One job Hubert remembers well is that of looking after the school’s heating which was based on tortoise stoves using coke – there were 28 stoves to look after at one time! He had to clear each fire every evening and remake it for the following morning. He had to start work at 6.30am in the heating season and finished at 6pm, often later. He worked at Gillingstool for about 10 years and he was then appointed caretaker at The Castle School when it moved to Park Road. This was in 1963. At the Castle School they lived in a caretaker’s bungalow. He retired in 1985 when he was 65 and they lived in Buckingham Parade.

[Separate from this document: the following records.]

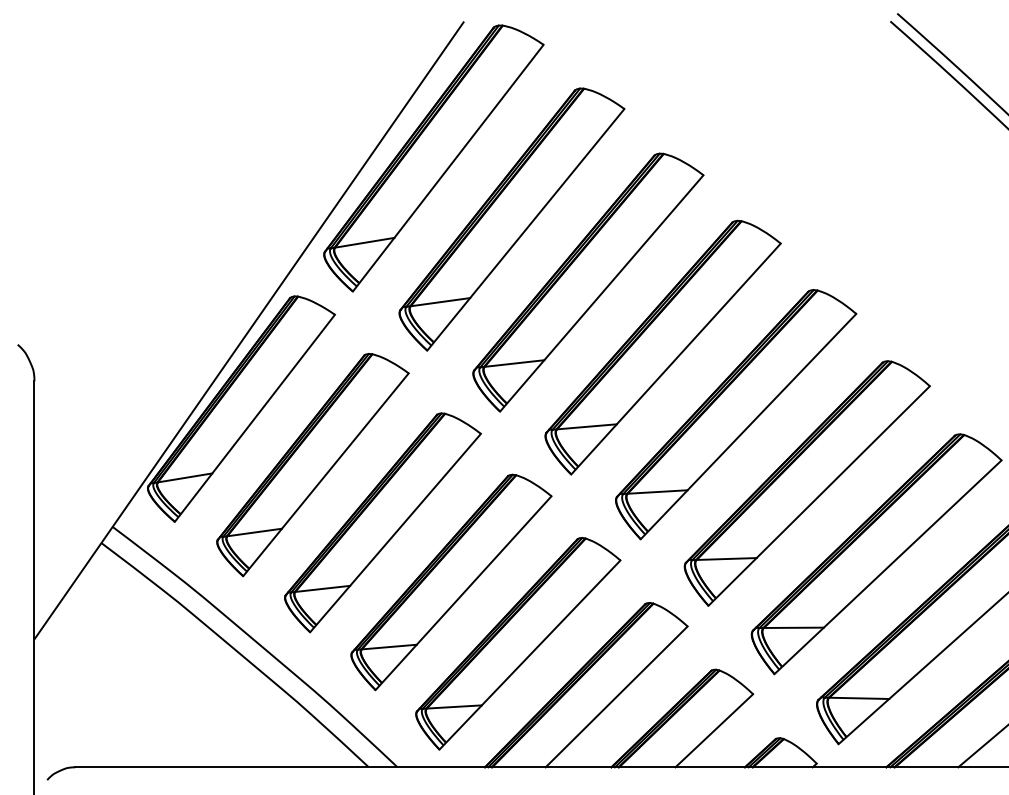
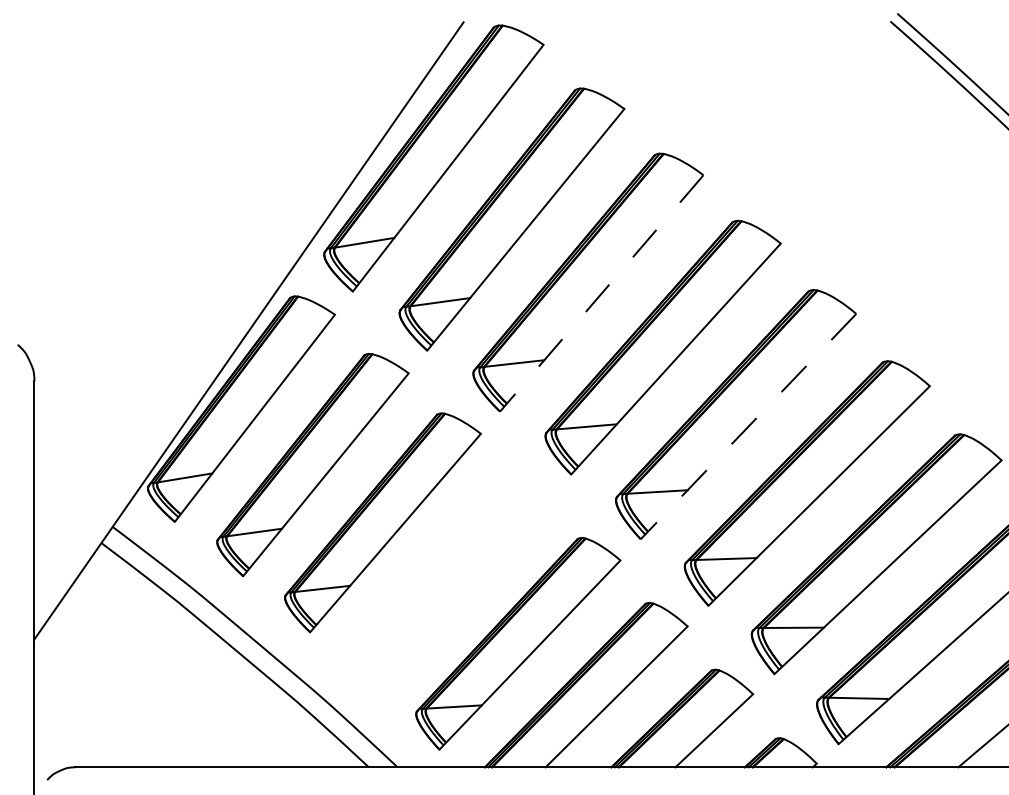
line at (601, 293): solid -> dashed
line at (748, 426): solid -> dashed
part at (451, 582): present -> none
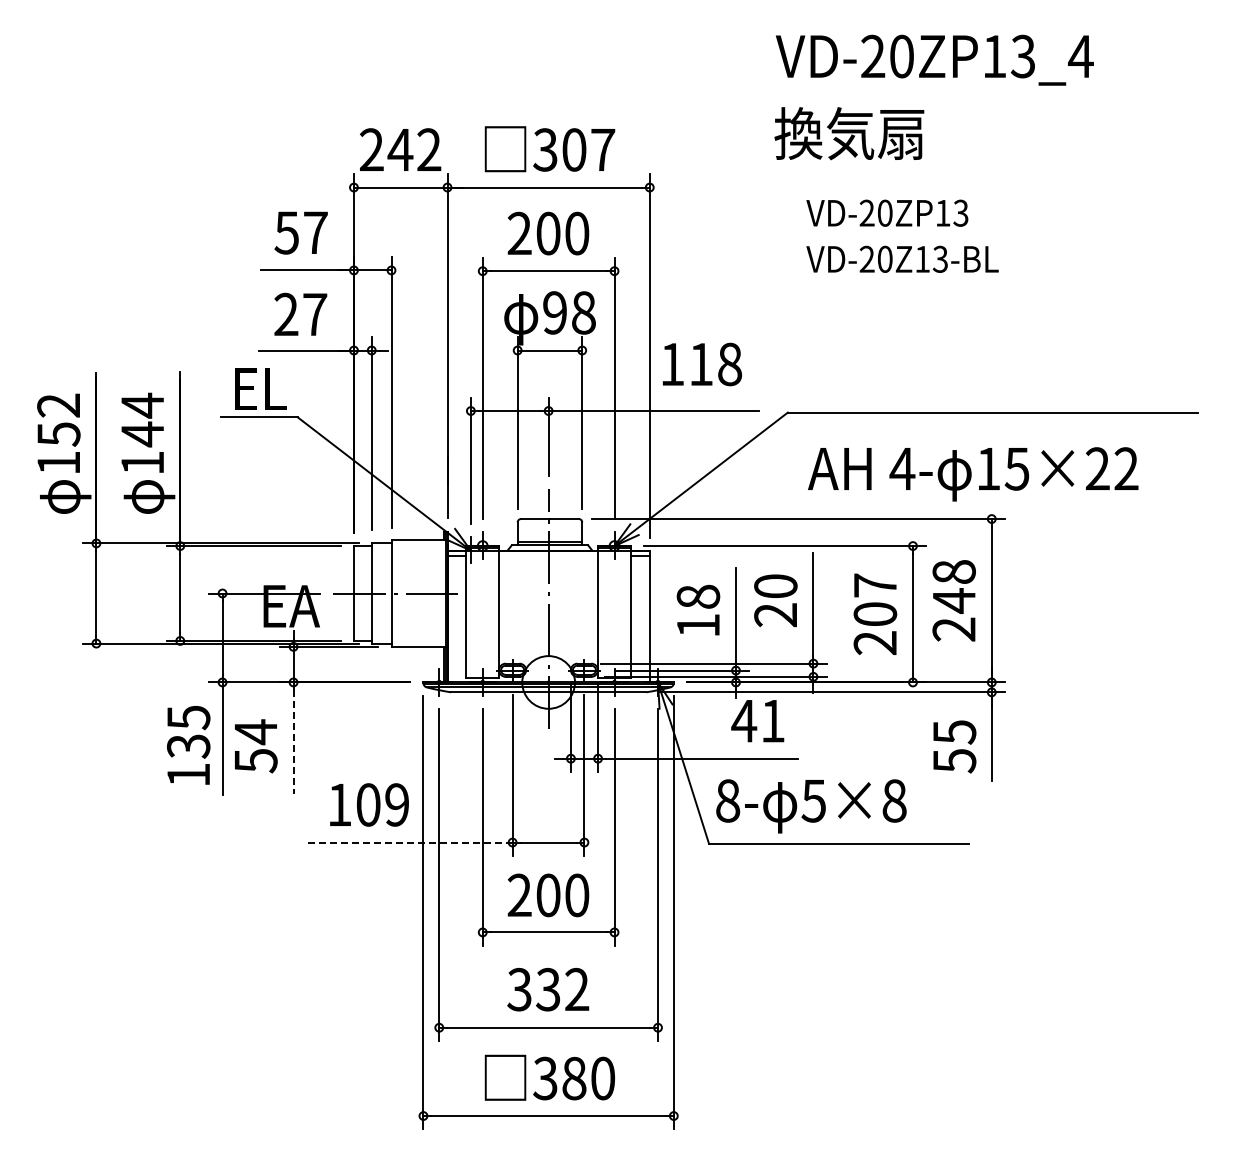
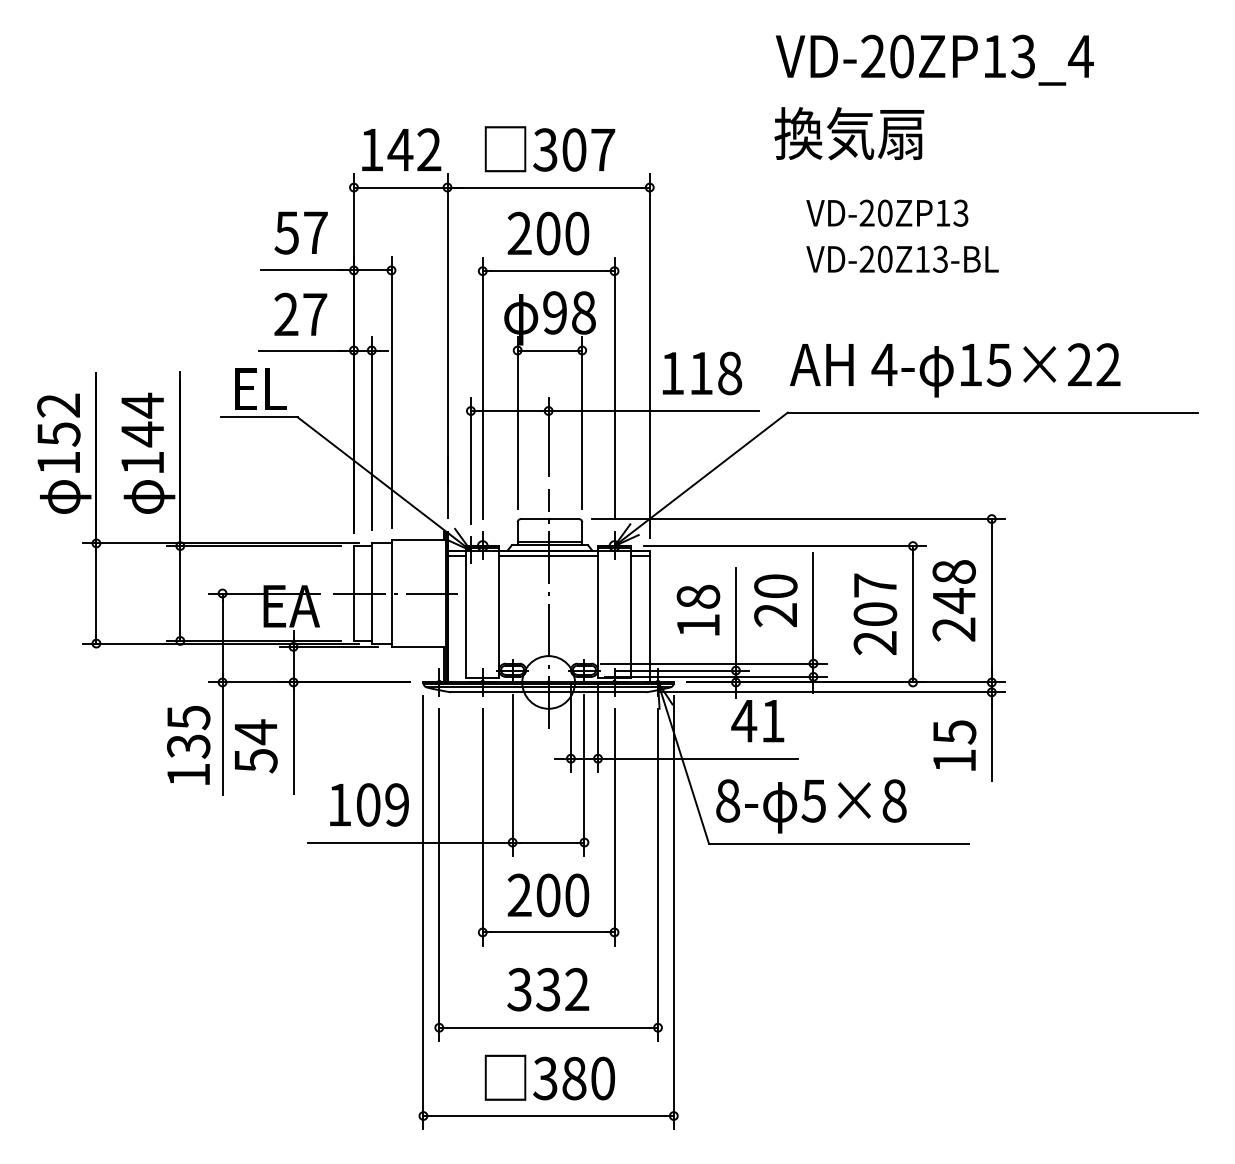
text at (371, 149): 242 -> 142
text at (702, 364) position: (702, 364) -> (702, 373)
text at (973, 474) position: (973, 474) -> (955, 370)
line at (548, 555): none -> present
line at (293, 742): dashed -> solid
text at (954, 761): 55 -> 15
line at (409, 842): dashed -> solid
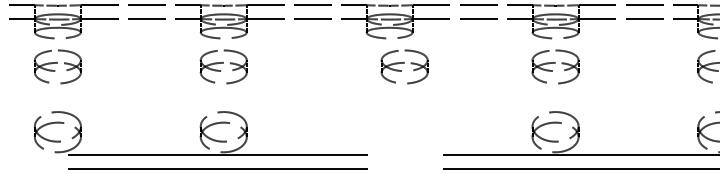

For a large part of his life, Hubert had been involved with the Baptist Church Sunday School, initially as a child, then a teacher and later again as a Superintendent. The photograph on the left shows him and his wife Gladys in 1971 at the opening of an extension to the Sunday School at the chapel. When he retired in 1982, he had been Superintendent for 22 years. Hubert died on 24th January 2009 aged 88.
William Henry Spill – born in 1884 William was the son of George and Jane Spill. The 1911 Census shows William moved to live in Newport in Monmouthshire. He was a platelayer boarding at 77 Lewis Street. In 1913 he married Elizabeth Ann Cantelo in Newport. He died in Newport in 1929 aged 44.